Lajunya sangat kencang. Ia sengaja menutupi suara isak
dari bibirku. Entah ke mana ia membawa gadis penuh luka. Rintik hujan mulai mereda
secara perlahan. Sepeda motor berhenti di sebuah halte tanpa pengunjung. Kami
turun tanpa menunggu intruksi dari siapapun. Tanpa ada kalimat yang terucap, ia
memelukku dengan sangat akrab. Kami berbagi hangat pada baju yang menyisakan lembab. Ia memintaku membagikan
luka tanpa harus bercerita.
Aku semakin membenamkan wajah, pada dada yang
lapang. Ada
banyak hal yang ingin kukatakan pada dunia, tapi aku tak mampu membuat suara asing selain menangis dengan luar
biasa. Semua
serasa berjalan keluar dari lingkaran hidupku. Tidak ada lagi kata menunggu
keajaiban dunia. Aku menelan pil pahit dari kehidupan.
*
“Makasih Abangda,” ucapku seraya
melembai lesuh.
Lelaki itu pergi dengan senyum kelegaan di bibirnya.
Lalu kaki mulai memasuki rumah. Waktu pulangku sudah lebih dari kata telat, tapi
Bibi tahu aku mencari dia yang kusebut adik. Sebelumnya telah kukirim pesan
ijin.
“Nest, kenapa bajumu basah, matamu juga merah dan
bengkak? Apa yang
terjadi? Kau belum menemukan Alfan?” Bibi meraih wajahku dan memperhatikannya dengan
lekat.
Pertanyaan Bibi membuat persediaan air mata bertambah
hingga penuh. Lalu bulirnya memaksa ditangiskan satu persatu.
“Alfan membenciku, tapi aku tidak tahu alasannya. Pikirku,
akulah yang menderita dengan situasi keluarga. Aku dipisahkan dari kebahagian
hidup, mereka memaksaku mencintai sesuatu yang sulit, mereka tidak pernah bertanya
maupun memberiku pilihan.

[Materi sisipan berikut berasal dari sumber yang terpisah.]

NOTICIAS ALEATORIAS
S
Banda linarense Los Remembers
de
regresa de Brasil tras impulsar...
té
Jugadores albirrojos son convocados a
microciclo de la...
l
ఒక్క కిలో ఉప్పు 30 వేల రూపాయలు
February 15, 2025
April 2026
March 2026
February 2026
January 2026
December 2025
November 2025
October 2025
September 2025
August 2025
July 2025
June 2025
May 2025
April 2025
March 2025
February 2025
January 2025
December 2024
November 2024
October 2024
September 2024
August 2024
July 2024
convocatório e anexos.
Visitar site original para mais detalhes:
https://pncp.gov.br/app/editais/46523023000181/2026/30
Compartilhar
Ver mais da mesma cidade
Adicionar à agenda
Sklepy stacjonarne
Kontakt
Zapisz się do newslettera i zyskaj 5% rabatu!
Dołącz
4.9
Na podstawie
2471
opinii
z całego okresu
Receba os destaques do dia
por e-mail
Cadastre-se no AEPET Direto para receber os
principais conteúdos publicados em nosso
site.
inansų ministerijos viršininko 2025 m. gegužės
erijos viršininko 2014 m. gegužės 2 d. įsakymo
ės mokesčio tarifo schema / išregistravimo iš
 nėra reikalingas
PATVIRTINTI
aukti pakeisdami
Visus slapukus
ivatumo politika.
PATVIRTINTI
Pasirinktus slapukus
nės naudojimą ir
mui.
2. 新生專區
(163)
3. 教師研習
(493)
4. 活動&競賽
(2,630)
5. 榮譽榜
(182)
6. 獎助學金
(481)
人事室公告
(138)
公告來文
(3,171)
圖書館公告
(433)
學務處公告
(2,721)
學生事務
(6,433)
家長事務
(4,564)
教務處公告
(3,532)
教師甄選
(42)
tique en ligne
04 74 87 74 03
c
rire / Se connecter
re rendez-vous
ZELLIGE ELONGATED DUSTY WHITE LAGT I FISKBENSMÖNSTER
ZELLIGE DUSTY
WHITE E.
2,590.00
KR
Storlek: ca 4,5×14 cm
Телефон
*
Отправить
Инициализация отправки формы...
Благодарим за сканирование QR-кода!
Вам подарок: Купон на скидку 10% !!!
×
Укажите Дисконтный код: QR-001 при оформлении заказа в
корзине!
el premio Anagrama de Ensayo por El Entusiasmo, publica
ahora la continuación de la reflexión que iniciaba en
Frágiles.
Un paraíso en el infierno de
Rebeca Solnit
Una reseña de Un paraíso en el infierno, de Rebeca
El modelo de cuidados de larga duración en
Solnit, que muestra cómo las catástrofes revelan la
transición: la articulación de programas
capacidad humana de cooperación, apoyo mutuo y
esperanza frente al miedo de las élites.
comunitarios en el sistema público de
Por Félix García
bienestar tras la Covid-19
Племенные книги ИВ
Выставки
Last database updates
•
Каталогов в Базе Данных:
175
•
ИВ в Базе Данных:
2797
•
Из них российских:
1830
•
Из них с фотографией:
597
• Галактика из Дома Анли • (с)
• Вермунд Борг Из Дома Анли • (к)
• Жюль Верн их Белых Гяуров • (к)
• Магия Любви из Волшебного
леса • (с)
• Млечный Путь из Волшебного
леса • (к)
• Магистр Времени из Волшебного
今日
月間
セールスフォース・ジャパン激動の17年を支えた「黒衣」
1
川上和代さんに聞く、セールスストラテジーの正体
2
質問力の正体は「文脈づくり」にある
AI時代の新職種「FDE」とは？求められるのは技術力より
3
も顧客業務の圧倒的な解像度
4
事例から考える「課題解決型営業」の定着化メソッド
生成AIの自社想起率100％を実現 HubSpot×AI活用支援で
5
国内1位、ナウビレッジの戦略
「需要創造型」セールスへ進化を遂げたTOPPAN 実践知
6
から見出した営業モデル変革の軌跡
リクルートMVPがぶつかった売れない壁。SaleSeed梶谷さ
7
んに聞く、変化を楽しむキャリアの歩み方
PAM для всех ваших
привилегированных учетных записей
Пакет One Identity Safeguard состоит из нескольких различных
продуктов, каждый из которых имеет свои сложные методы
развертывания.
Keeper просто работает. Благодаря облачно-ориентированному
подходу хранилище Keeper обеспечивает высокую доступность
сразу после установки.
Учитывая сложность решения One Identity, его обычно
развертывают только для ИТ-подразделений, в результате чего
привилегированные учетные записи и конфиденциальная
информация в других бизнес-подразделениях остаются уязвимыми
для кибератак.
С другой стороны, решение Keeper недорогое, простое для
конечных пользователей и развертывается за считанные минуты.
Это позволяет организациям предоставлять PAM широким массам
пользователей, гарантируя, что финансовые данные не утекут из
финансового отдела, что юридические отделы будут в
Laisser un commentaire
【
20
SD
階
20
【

Namun, ternyata Alfan menganggap aku gangguan!”
Tangisku kembali pecah, padahal tadi sudah mereda. Aku pun mendapat rangkulan
mesra darinya.
Akankah yang pernah kupunya pulang
kepangkuan? Terkadang
aku berpikir bahwa tidak semua yang pergi akan kembali. Namun aku
masih berharap, akan bahagia yang telah lama dicuri.